Nesta semana, o índice S&P 500 atingiu uma nova máxima histórica de 7022 pontos, parecendo ter eliminado completamente a sombra da guerra. Mas os ministros das finanças de dez países não respiraram aliviados por isso. A teoria do vencedor do Nobel Friedman nos lembra: os mercados financeiros recuperam-se das “expectativas”, enquanto os ferimentos na economia real estão apenas começando a ser sanados.

O mercado é na velocidade da luz, a economia real é na velocidade da tartaruga

As negociações do mercado de ações são sobre “expectativas das expectativas”. Assim que se vislumbra um vislumbre de cessar-fogo, o capital entra em ação em um segundo, impulsionando o “dividendo da paz” para os preços das ações. Mas as contas da economia real — oleodutos destruídos, rotas de navegação interrompidas, custos logísticos elevados — levam meses para se refletirem nos relatórios corporativos e nos dados do CPI. Essa é a “longa e variável” demora que Friedman destacou. Agora, as contas estão surgindo, uma a uma.

As três principais “fumaças” das contas reais

1. A “cauda longa” da inflação oculta
Embora o preço do petróleo tenha caído para 94 dólares, o alto preço de 115 dólares anteriormente já se infiltrou como um veneno em fertilizantes, transporte e todos os bens industriais.

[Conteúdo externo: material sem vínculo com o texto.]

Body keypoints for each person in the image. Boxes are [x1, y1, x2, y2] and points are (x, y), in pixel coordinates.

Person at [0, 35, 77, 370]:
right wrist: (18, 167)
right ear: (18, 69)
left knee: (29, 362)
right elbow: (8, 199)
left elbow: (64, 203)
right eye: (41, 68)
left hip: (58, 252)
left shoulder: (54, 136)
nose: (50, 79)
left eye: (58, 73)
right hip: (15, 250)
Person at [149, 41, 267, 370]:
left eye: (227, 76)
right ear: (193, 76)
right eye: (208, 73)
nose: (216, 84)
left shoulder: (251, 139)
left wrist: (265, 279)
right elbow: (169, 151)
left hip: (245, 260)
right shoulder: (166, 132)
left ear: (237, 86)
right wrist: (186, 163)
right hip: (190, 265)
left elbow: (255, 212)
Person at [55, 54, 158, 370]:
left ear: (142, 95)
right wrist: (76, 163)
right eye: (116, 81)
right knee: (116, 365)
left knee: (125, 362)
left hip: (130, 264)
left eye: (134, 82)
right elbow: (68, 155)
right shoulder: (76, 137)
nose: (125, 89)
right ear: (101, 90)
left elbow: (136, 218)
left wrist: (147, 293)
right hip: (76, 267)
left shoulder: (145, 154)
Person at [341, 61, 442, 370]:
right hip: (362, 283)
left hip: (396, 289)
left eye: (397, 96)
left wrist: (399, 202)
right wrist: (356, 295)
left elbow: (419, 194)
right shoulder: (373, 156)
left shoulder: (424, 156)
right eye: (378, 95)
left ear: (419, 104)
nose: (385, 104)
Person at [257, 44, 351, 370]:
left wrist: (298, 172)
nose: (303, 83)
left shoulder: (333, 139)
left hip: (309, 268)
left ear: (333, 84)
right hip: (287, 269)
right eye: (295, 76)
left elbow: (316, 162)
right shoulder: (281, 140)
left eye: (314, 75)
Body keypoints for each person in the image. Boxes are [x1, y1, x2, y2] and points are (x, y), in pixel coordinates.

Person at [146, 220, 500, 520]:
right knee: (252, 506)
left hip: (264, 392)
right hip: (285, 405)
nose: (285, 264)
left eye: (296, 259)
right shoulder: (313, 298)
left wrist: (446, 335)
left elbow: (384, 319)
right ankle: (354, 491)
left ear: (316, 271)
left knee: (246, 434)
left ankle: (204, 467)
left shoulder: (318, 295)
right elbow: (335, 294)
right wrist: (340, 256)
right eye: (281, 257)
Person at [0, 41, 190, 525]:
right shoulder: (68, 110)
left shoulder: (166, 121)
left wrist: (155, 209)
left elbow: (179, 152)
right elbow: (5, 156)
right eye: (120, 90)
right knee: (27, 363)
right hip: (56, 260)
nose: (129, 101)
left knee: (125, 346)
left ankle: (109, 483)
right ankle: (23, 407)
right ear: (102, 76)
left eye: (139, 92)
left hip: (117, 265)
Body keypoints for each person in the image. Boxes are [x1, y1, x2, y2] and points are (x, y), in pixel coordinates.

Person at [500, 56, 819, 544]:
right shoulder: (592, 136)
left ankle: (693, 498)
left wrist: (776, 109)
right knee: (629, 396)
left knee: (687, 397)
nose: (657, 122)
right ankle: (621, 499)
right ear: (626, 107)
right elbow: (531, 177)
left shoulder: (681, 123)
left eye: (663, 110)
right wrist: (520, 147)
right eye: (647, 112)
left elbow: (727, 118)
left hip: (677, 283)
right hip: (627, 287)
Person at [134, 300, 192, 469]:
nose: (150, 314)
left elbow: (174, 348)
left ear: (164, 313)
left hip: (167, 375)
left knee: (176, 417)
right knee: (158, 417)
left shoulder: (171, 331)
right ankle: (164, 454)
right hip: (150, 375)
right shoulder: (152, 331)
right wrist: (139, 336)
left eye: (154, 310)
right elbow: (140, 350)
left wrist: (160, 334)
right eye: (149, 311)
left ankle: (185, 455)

Oficiais do Fed alertam que a inflação núcleo pode se manter por mais tempo, por volta de 3%, até 2026. Isso significa que as taxas de juros permanecerão elevadas por mais tempo — os EUA estão com uma base de custos de capital mais alta do que antes da guerra.
2. Os fluxos físicos distorcidos
Devido à interrupção no fornecimento do Oriente Médio, a importação de querosene de aviação dos EUA pela Europa em abril deve atingir recordes históricos. Ter que “buscar longe” por combustível, atravessando meio mundo, já é uma perda de eficiência e um impulso de custos.
3. A “armadilha da janela quebrada” de 58 bilhões de dólares
A guerra causou cerca de 58 bilhões de dólares em perdas na infraestrutura energética. Reparar esses danos não aumentará a capacidade produtiva, apenas consumirá recursos globais de equipamentos e engenharia, elevando ainda mais os atrasos na engenharia e a pressão inflacionária. Trata-se de um consumo líquido, não de um motor de crescimento.

Conclusão

As novas máximas do mercado de ações dos EUA nesta semana estão fundamentadas em uma base de custos de capital mais elevada do que antes da guerra. Os registros da economia real nunca mentem; eles apenas andam mais devagar. Quando o mercado está em festa, a preocupação dos ministros das finanças nos lembra: é fácil consertar preços, mas reconstruir cadeias de suprimentos globais fragmentadas e a base da inflação é muito mais complicado.